When I run the same .ilp on Server A, it haphazardly uses cores from a single CPU (2 physical CPUs with 36 cores/CPU) and never to capacity.

Following the online manual, I created a .ilastikrc file in C:\Users\nieder\ on Server A with the following contents:


I’ve tested the ‘threads’ field with values ranging from 8 to 24, with no effect. My CPU usage stays around 10% and memory maxes out at 5.5GB (out of 32). Should I have some other setting to maximize the number of cores used on Server A?

Hi @nieder,

what kind of data are you processing (2D, 3D… approximate size) which workflow are you running, how much ram do the two machines have?

In general we have noticed that using a lot of cores doesn’t improve processing time linearly. The reason for this is yet to be found, but there are multiple hypotheses…
But we would always see full peak CPU usage. Having said that, I’ve never did any benchmarks on windows, and also not with more than 20 cores. For reference the linux benchmark

Server A (Win2012) has 32GB RAM, 2 physical CPUs with 36 cores/CPU.
Workstation B (Win10) has 16GB RAM, single physical CPU with 12 cores.

My dataset is 2D images (several thousand 2MByte 1024x1024 TIFFs) and I’m using the pixel classification workflow.

When running the identical .ilp (except for modifying the location of the training images due to mount point differences), workstation B was faster than server A in analyzing the same images.

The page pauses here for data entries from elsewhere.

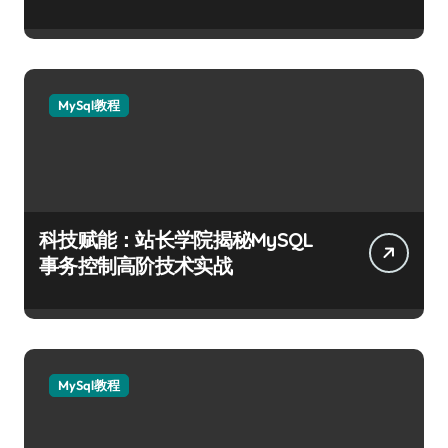
MySql教程
科技赋能：站长学院揭秘MySQL
事务控制高阶技术实战
MySql教程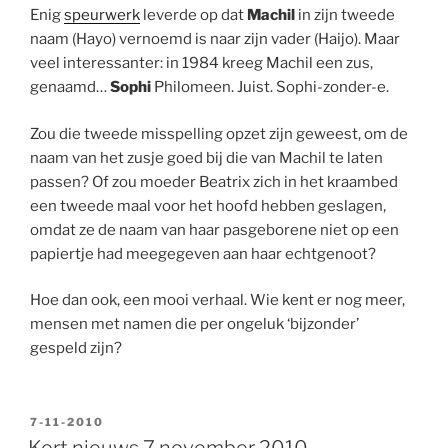
Enig
speurwerk
leverde op dat
Machil
in zijn tweede
naam (Hayo) vernoemd is naar zijn vader (Haijo). Maar
veel interessanter: in 1984 kreeg Machil een zus,
genaamd…
Sophi
Philomeen. Juist. Sophi-zonder-e.
Zou die tweede misspelling opzet zijn geweest, om de
naam van het zusje goed bij die van Machil te laten
passen? Of zou moeder Beatrix zich in het kraambed
een tweede maal voor het hoofd hebben geslagen,
omdat ze de naam van haar pasgeborene niet op een
papiertje had meegegeven aan haar echtgenoot?
Hoe dan ook, een mooi verhaal. Wie kent er nog meer,
mensen met namen die per ongeluk ‘bijzonder’
gespeld zijn?
GEPLAATST
7-11-2010
OP
Kort nieuws 7 november 2010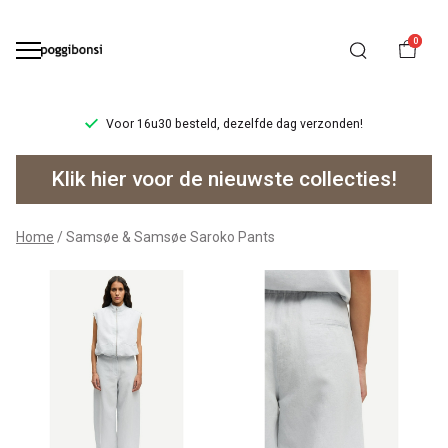
0
verzonden!
Ruilen/retourneren binnen 14 dagen.
Samsøe
Klik hier voor de nieuwste collecties!
&
Samsøe
Home
Samsøe & Samsøe Saroko Pants
Saroko
Pants
-
Poggibonsi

Based on the results from that linux benchmark thread, I reduced the threads in .ilastikrc to 4. The CPU usage on Server A maxed out at 6% with only 4 cores showing any appreciable activity in Resource Monitor. Total memory usage peaked at 5.5GB as before (baseline memory usage is 4.8GB when server is idle). With threads in .ilastikrc set to 32, more cores were used according to Resource Monitor, but again, each active core was not fully utilized.

Time to do a single plate:
Workstation B (12 cores all working at full power): 1:15 hrs
Server A (4 cores not working at full power[see fig above]): 2:46 hrs
Server B (32 cores not working at full power): 1:48 hrs

So something in my workstation makes the cores get used at full capacity and uses all cores without any prompting.

1 Like

Thank you very much for the detailed report!

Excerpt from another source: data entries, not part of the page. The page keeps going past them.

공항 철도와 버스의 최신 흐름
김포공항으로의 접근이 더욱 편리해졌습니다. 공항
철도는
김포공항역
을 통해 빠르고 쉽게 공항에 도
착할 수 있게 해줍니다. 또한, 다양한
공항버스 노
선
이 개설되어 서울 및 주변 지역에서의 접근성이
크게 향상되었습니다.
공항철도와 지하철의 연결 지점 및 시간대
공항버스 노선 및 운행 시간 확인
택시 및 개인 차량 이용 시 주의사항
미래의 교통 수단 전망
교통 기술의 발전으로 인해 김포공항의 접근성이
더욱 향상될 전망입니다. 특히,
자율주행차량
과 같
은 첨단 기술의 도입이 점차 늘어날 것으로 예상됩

So I see. The very important bit here is the image size. Since you images are that small ilastik does not parallelize in these images (at all would be my guess) (at least not explicitly, some operations are still performed in parallel). In batch processing it will only process one image at a time. This is why you don’t see any parallelization. The problem is that the parallelization was optimized towards big images that have no chance at all to fit into ram.

as to why it is still faster on WorkstaionB… puzzling…

So, what could you do to overcome this? One way would be to start multiple ilastik instances and process a subset of the files in each instance.

Another, pretty hacky way would be to convert your images to a single time series. Then parallelization over time would kick in.

1 Like

I have seen a similar behavior. There is significant difference in CPU utilization going from 1CPU to multi-CPU servers.

also see this:

I am not sure if we can explain this behavior by image size, number of dimensions and memory availability. It would be great if @k-dominik and @ilastik_team can dive deeper into this issue because it really affecting performance on large servers.